Target trial emulation offers a rigorous approach by designing analyses to emulate randomised trials.12 By specifying eligibility, treatment strategies, follow-up, outcomes and analytical plans as if conducting an RCT, this framework minimises biases and ensures alignment between causal questions and statistical estimands. Combining target trial emulation with WR endpoints could enhance the credibility of real-world evidence.

Digital health and wearable data offer opportunities to enrich hierarchical outcomes. Continuous monitoring could enable more granular endpoints, such as sustained functional deterioration, beyond traditional binary outcomes.43

To truly realise the patient-centred promise of the WR, future studies should consider incorporating patient preferences directly into the hierarchy definition. Methods such as discrete choice experiments can quantify how patients make trade-offs between longevity and quality of life, thereby validating the hierarchical order used in the analysis.
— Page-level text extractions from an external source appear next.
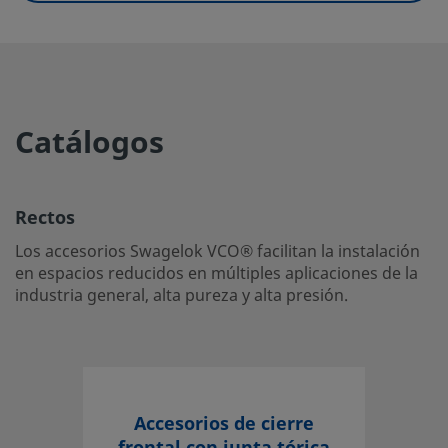
UNSPSC (11.0501)
40142613
UNSPSC (13.0601)
40183107
UNSPSC (15.1)
40183107
Catálogos
UNSPSC (17.1001)
40183110
Rectos
Rectos
Los accesorios Swagelok VCO® facilitan la instalación en 
Los accesorios Swagelok VCO® facilitan la instalación
reducidos en múltiples aplicaciones de la industria general
en espacios reducidos en múltiples aplicaciones de la
pureza y alta presión.
industria general, alta pureza y alta presión.
Inicie la sesión o regístrese
para ver los precios
Contacto
Accesorios de cierre
Si tiene preguntas sobre este producto, contacte con su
Harmonised reporting standards are needed. Consensus guidelines should specify minimum reporting elements for PS methods, WR calculations, sensitivity analyses and data quality assessments, thereby enhancing reproducibility and facilitating cross-registry comparisons.37 To assist investigators in this process, we have summarised key recommendations in Box 1.

Box 1: Proposed Best Practice Checklist for Win Ratio Analysis in Real-world Heart Failure Studies

  • Pre-specify the hierarchy: define the outcome order based on clinical priority (for example: death > hospitalisation > quality of life) rather than statistical convenience.
  • Validate data completeness: ensure robust mortality linkage is available as differential loss to follow-up can critically bias win/loss counts.
  • Adjust for confounding: integrate propensity score methods, such as Inverse probability of treatment weighting or matching) to balance baseline characteristics and approximate randomisation.
  • Assess overlap: verify covariate balance using Love plots and truncate extreme weights to prevent instability.
  • Report transparently: publish the absolute counts of wins, losses and ties for each specific outcome tier, not just the final ratio.
  • Conduct sensitivity analyses: test whether results remain consistent under alternative hierarchies, for example, prioritising total HF events, or different statistical assumptions.

Conclusion

The WR provides a hierarchical approach that aligns with clinical decision-making. In conclusion, this methodological review and practical framework demonstrate that when embedded within rigorous causal inference frameworks, using PS, transparent reporting and sensitivity analyses, the WR can bridge the gap between randomised trials and real-world care. For Asian HF registries, this integration enables the generation of actionable evidence from diverse populations. As methods evolve and data quality improves, the WR may emerge as a cornerstone of real-world comparative effectiveness research in HF across the Asia-Pacific region.

Clinical Perspective

  • The win ratio (WR) provides a hierarchical, patient-centred alternative to conventional composite endpoints by prioritising mortality over non-fatal outcomes in heart failure analyses.
  • Integration of propensity score methodology with WR analysis strengthens causal inference when applied to observational Asian heart failure registries characterised by confounding, missing data and heterogeneous follow-up.
  • A structured best practice framework, including pre-specified outcome hierarchies, mortality linkage, covariate balance assessment and sensitivity analyses, is essential to ensure valid and transparent generation of WR-based real-world evidence in heart failure.